In rousing remarks that urged graduates to embrace risk, seek change and follow a guiding light, Toyota Motor Corporation President Akio Toyoda delivered the keynote commencement address to the Class of 2019 graduates of Babson College’s F.W. Olin Graduate School of Business Saturday near Boston.
It was a homecoming for Toyoda, who earned his MBA from Babson College in 1982. As one of the school’s best-known and most successful alumni, Toyoda was selected as the keynote speaker for its Centennial Commencement, celebrating 100 years of specializing in entrepreneurship education.
Toyoda began by telling the story of his time as a young business student in America, trying to keep up with demanding classes in a foreign language.
“For me, taking classes in English was a real challenge,” Toyoda said. “It took all of my focus and free time. I never went to parties. I never went to a hockey game. I just went from my dorm, to class, to the library. I was, in a word, boring. But since I’m here to offer you words of advice, let the first be this: don’t be boring.”
Don't Be Boring -- Toyota Motor Corporation President Akio Toyoda urged gradutes to find their passions and be bold, not boring.
It was a theme Toyoda built on throughout his speech – that while a transition like graduation can be equal parts exhilarating and terrifying, the best business leaders face change fearlessly. Toyoda encouraged the graduates to lean into the unknown and find their passions.
“Now’s the time to figure out what speaks to your heart the most,” Toyoda said. “The beginning of your career is really the best part, because you have the freedom to try different things before the inevitable responsibilities of life pile up. So, use this time… this freedom that your youth provides… to find your happy world. And don’t be afraid if it’s not what’s ‘expected.’”
It’s a lesson Toyoda understands well. After all, his grandfather started Toyota more than 80 years ago. One would assume Toyoda was always destined to end up working for the family business. But as he explained to graduates, he did it on his own terms – even in the face of a global recession and the unintended acceleration crisis that marked his first years as TMC president.
“One of the challenges of running a business that’s been in your family for decades is, how willing are you to make dramatic change when it’s called for? How do you look at things objectively and not hang on to something for sentimental reasons? How do you take the risk of making fabric one day… and cars the next? I am often asked whether I am burdened by having the name Toyoda. When I was your age, I might have said yes. But today, I’m very proud of what the name represents, and the hundreds of thousands of people it supports around the world.”
Homecoming -- Toyoda pictured with Babson College President Kerry Healey. Toyoda earned an MBA from Babson's business school in 1982.
Toyoda was welcomed to the stage by former Babson College President Ralph Sorenson. Sorenson led the school in the early 1980s, while Toyoda was a student. The two developed a close personal bond, with Toyoda even living in the Sorenson family home for several months as he learned English.

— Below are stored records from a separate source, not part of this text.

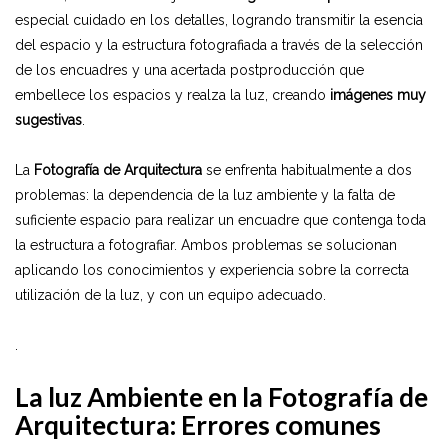
especial cuidado en los detalles, logrando transmitir la esencia
del espacio y la estructura fotografiada a través de la selección
de los encuadres y una acertada postproducción que
embellece los espacios y realza la luz, creando
imágenes muy
sugestivas
.
La
Fotografía de Arquitectura
se enfrenta habitualmente a dos
problemas: la dependencia de la luz ambiente y la falta de
suficiente espacio para realizar un encuadre que contenga toda
la estructura a fotografiar. Ambos problemas se solucionan
aplicando los conocimientos y experiencia sobre la correcta
utilización de la luz, y con un equipo adecuado.
.
La luz Ambiente en la Fotografía de
Arquitectura: Errores comunes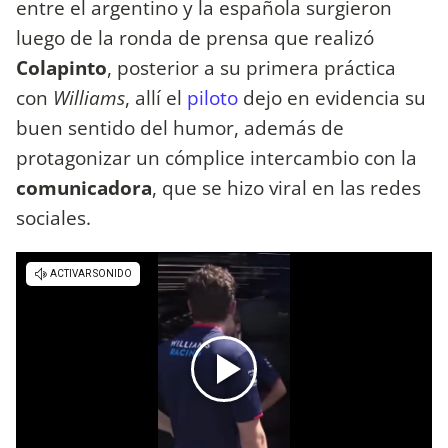
entre el argentino y la española surgieron
luego de la ronda de prensa que realizó
Colapinto
, posterior a su primera práctica
con
Williams
, allí el
piloto
dejo en evidencia su
buen sentido del humor, además de
protagonizar un cómplice intercambio con la
comunicadora
, que se hizo viral en las redes
sociales.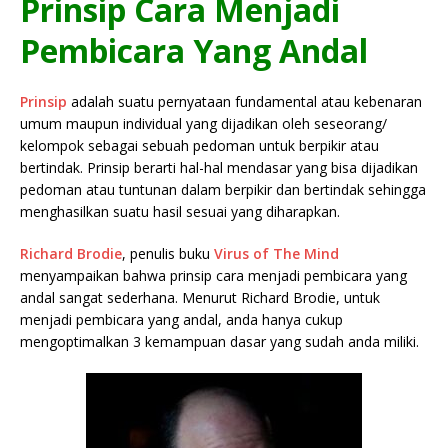
Prinsip Cara Menjadi
Pembicara Yang Andal
Prinsip
adalah suatu pernyataan fundamental atau kebenaran
umum maupun individual yang dijadikan oleh seseorang/
kelompok sebagai sebuah pedoman untuk berpikir atau
bertindak. Prinsip berarti hal-hal mendasar yang bisa dijadikan
pedoman atau tuntunan dalam berpikir dan bertindak sehingga
menghasilkan suatu hasil sesuai yang diharapkan.
Richard Brodie
, penulis buku
Virus of The Mind
menyampaikan bahwa prinsip cara menjadi pembicara yang
andal sangat sederhana. Menurut Richard Brodie, untuk
menjadi pembicara yang andal, anda hanya cukup
mengoptimalkan 3 kemampuan dasar yang sudah anda miliki.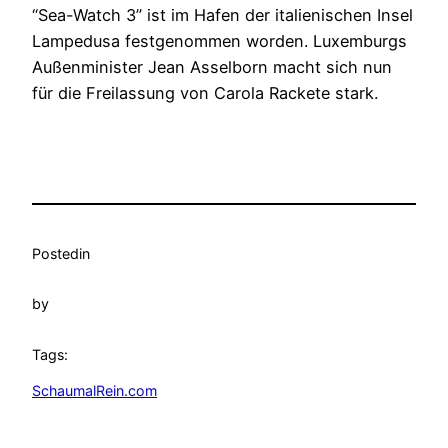
“Sea-Watch 3” ist im Hafen der italienischen Insel
Lampedusa festgenommen worden. Luxemburgs
Außenminister Jean Asselborn macht sich nun
für die Freilassung von Carola Rackete stark.
Posted
in
by
Tags:
SchaumalRein.com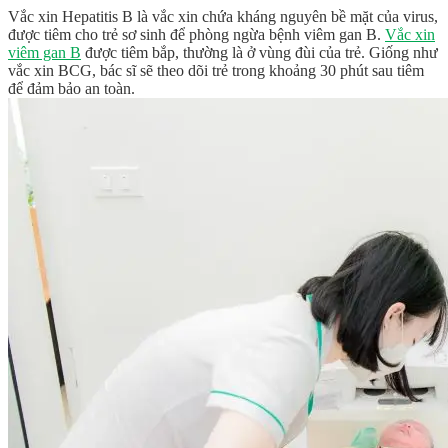
Vắc xin Hepatitis B là vắc xin chứa kháng nguyên bề mặt của virus,
được tiêm cho trẻ sơ sinh để phòng ngừa bệnh viêm gan B.
Vắc xin
viêm gan B
được tiêm bắp, thường là ở vùng đùi của trẻ. Giống như
vắc xin BCG, bác sĩ sẽ theo dõi trẻ trong khoảng 30 phút sau tiêm
để đảm bảo an toàn.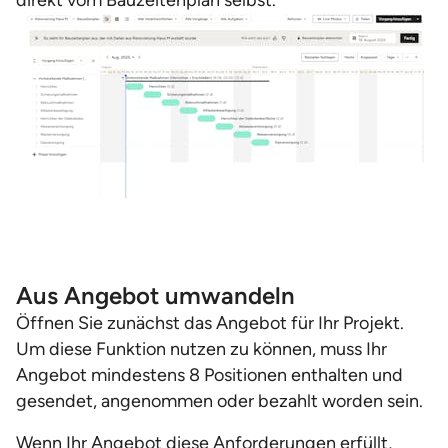
direkt vom Bauzeitenplan selbst.
Aus Angebot umwandeln
Öffnen Sie zunächst das Angebot für Ihr Projekt.
Um diese Funktion nutzen zu können, muss Ihr
Angebot mindestens 8 Positionen enthalten und
gesendet, angenommen oder bezahlt worden sein.
Wenn Ihr Angebot diese Anforderungen erfüllt,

“I remember he was an excellent student,” Sorenson said. “You have to remember, he was in a difficult situation. Imagine if you or I went to Japan to try and earn a graduate degree, and to study it in a different language. That is very, very difficult. But by the time he left Babson, he was totally fluent.”
He remembers Toyoda as a young man full of curiosity, always seeking answers and understanding in an effort to do things better and improve – something Toyota team members no doubt recognize as the spirit of kaizen.
“At Babson, I think Akio-san really learned that entrepreneurial mindset,” Sorenson said. “By that I mean, thought and action. Anyone can start a business. But an entrepreneur is always applying creative and innovative ways of thinking to what they do. And you see that as Toyota continues to be on the forefront of things like hydrogen and mobility. I’m so proud of everything Akio-san has accomplished. He could have done anything with his life. But he’s always been curious. And he’s stayed curious. And I believe that’s a big part of Toyota’s success.
As Toyoda’s remarks drew to a close, he had a few final requests for the room packed with newly-minted graduates and their families.
He urged them to find inspiration – whether it be Oprah, Yoda, Tom Brady, family or friends – and feed off their energy. Then, go out and be an inspiration for the next generation of leaders.
And in a nod to our Toyota Way, Toyoda wrapped up with perhaps the simplest advice of all: be good.
“Care about the environment,” he said. “Care about the planet, about what’s happening in other parts of the world. Don’t worry about being cool. Be warm. Decide what you stand for. At Toyota, we have a set of values that include integrity, humility and respect for people. We call it the Toyota Way. It gives our company a North Star… a guiding light. Find your own guiding light and it inform every decision you make. Let it help you make the world a better place.”